Escalating demands require advanced solutions
In an interview with Alan that Hubbis published in October last year, Alan had at the time neatly summarised his views specifically on the challenges in Asia. He had said there is no doubt that there are numerous and intensifying compliance challenges across Asia, as regulators in each country and globally demand ever-higher standards of monitoring and reporting, greater individual and corporate accountability, and as they roll out ever more demanding compliance audits.
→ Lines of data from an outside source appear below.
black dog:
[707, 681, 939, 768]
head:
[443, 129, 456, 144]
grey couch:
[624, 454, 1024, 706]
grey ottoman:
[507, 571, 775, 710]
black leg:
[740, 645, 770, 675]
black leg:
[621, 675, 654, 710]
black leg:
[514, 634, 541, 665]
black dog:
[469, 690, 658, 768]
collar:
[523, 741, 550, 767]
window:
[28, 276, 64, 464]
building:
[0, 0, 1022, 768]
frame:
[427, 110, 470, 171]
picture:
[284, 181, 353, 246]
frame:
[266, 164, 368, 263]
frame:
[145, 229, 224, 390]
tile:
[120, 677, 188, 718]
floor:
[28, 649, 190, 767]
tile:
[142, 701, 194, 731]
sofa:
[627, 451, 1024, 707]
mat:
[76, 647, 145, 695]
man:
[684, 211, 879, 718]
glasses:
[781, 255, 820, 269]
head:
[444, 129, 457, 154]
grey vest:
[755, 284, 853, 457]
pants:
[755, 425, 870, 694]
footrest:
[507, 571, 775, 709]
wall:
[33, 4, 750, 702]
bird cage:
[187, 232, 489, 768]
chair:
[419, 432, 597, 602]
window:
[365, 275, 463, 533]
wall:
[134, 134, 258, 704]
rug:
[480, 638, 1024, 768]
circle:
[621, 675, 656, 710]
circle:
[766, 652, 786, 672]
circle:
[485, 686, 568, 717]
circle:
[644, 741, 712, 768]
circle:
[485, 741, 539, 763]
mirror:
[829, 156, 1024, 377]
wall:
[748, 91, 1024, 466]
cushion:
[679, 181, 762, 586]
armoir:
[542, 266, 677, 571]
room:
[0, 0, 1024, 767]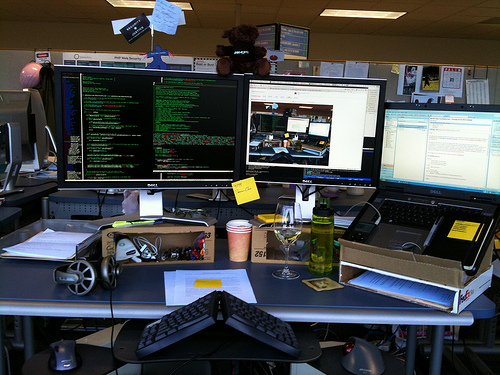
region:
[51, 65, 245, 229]
a black computer monitor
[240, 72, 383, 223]
a black computer monitor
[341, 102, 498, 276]
an open laptop computer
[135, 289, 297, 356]
a black split keyboard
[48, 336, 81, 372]
a black and grey computer mouse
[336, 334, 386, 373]
a grey and red trackball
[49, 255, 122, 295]
a pair of headsets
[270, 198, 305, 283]
a glass of wine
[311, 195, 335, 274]
a bottle of wine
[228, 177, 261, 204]
a yellow sticky note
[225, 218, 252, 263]
Three stacked paper cups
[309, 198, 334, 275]
Green plastic water bottle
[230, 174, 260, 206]
Writing on a yellow sticky note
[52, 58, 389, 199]
Two black computer screens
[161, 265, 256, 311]
Two pieces of paper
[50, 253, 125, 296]
Large silver headphones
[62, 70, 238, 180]
Computer code on a wide screen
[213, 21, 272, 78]
Dark brown teddy bear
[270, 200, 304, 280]
White wine in a wine glass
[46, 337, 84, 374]
Black and gray computer mouse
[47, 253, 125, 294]
headphone on top of table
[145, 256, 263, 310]
paper on top of table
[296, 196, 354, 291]
bottle on top of table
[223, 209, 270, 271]
cup on top of table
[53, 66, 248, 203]
monitor on top of table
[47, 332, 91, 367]
mouse on top of table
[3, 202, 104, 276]
paper on top of table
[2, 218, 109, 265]
tray on top of table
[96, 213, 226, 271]
stand on top of table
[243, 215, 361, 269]
stand on top of table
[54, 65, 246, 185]
computer monitor with debugging information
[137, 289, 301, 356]
black folding keyboard on the desk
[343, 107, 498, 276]
open laptop perched on a box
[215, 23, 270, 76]
dark brown teddy bear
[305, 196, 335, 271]
reusable water bottle on a desk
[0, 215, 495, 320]
office desk with various items on top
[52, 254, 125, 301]
over ear headphones on desk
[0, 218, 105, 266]
paper bin filled with loose paper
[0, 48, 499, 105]
office board with various papers posted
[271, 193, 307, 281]
wine glass with a small amount of liquid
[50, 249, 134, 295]
Large head phones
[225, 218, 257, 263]
A stack of empty coffee cups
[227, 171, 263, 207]
A yellow sticky with writing on it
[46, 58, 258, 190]
An open computer screen with green writing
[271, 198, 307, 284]
An empty wine glass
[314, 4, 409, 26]
Lit ceiling lights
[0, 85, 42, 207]
The back of a computer screen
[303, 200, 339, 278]
Yellow clear water bottle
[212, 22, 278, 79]
A brown teddy bear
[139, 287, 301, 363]
A folded key board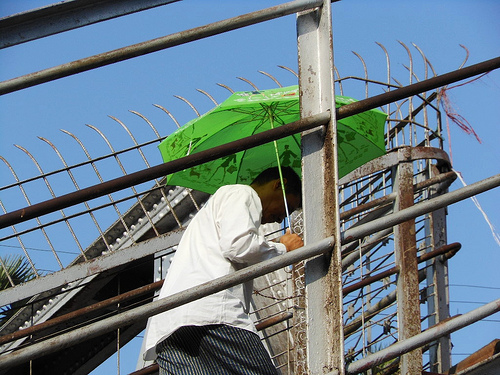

At the same time, he said the banks and other wealth management firms were trying to enhance their understanding of compliance issues and the approach to handling challenges amongst their client-facing and administrative teams.
Better compliance means better business
Those observations help close off his commentary from the May 26 event. “Apiax can come to clients and offer relevant solutions, from onboarding and throughout the business and administrative machinery internally,” he told delegates. “Ever since the pandemic hit, the need for digitisation to help with business continuity has risen significantly, and this is also true for the legal and compliance side, where digital solutions are just as important as for the business generators.”
And his final word to delegates on May 26: “The answer to enabling innovation and growth despite increasing regulatory complexity is to invest in new, digital, compliance frameworks that reduce the interpretation of ambiguous legal texts, provide clear answers at a granular level and improve the accessibility of regulatory knowledge,” he stated.